Write a 500 word story about friendship in response to the paragraph below from Samuel Beckett's Proust. I hope you notice what a lyrically dark view of friendship Beckett (and by extension Proust) has. You need not share Beckett's view, but I hope a little poison leaks into the otherwise sunny world the word friendship usually evokes.
But if love, for Proust, is a function of man's sadness, friendship is a function of his cowardice; and if neither can be realized because of the impenetrability (isolation) of all this is not "cosa mentale," at least the failure to possess may have all the nobility of that which is tragic, whereas to communicate where no communication is possible is merely simian vulgarity, or horribly comic, like the madness that holds a conversation with furniture. Friendship, according to Proust, is the negation of that irremediable solitude to which every human being is condemned. Friendship implies an almost piteous acceptance of face values.
(from prompt #32 in The 3AM Epiphany)

Read my response:

Walking Man Takes his licks
"Walking Man takes his licks" by katmere

On his 30th birthday, Chris woke up late in his bedroom. His black out blinds kept his room in his preferred cave-like state, and so when he emerged he always acted a bit like a bear. Territorially, he lumbered into the kitchen—his kitchen, but also the kitchen of his three other roommates—and pawed through the cupboards looking for cereal. Someone ate his cereal. On his goddamn birthday, when all he wanted was a goddamn bowl of Cheerios.

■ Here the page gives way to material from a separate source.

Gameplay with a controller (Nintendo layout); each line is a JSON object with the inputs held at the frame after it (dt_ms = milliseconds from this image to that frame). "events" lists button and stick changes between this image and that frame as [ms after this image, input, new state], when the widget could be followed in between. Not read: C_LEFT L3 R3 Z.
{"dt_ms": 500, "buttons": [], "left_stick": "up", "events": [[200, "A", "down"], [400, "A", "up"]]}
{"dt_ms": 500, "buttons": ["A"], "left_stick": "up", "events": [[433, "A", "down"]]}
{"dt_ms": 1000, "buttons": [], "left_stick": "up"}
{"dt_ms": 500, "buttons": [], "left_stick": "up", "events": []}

On his best friend’s 30th birthday, Luke woke up early in his bedroom. His room had a door that led to the yard, and he left the door open during warm evenings so that his dog could wander out, and so ladies could wander in. Or out. He took his dog out for a walk, showered, and helped himself to some Cheerios.

Chris knew, for months, that his 30th birthday would be the worst day of his life. He knew because months ago he’d received an invitation to attend the wedding of the only girl he’d ever wanted to marry. The man whose name was engraved above hers was a wealthy orthodontist, and Chris’ teeth were fucked up and made him self-conscious about smiling. They were getting married on his birthday, and he did not have a date. There was a girl he wouldn’t mind taking, and she was, of course, Luke’s date. Chris was assured he would have a good time, which only made him more sure that he would not.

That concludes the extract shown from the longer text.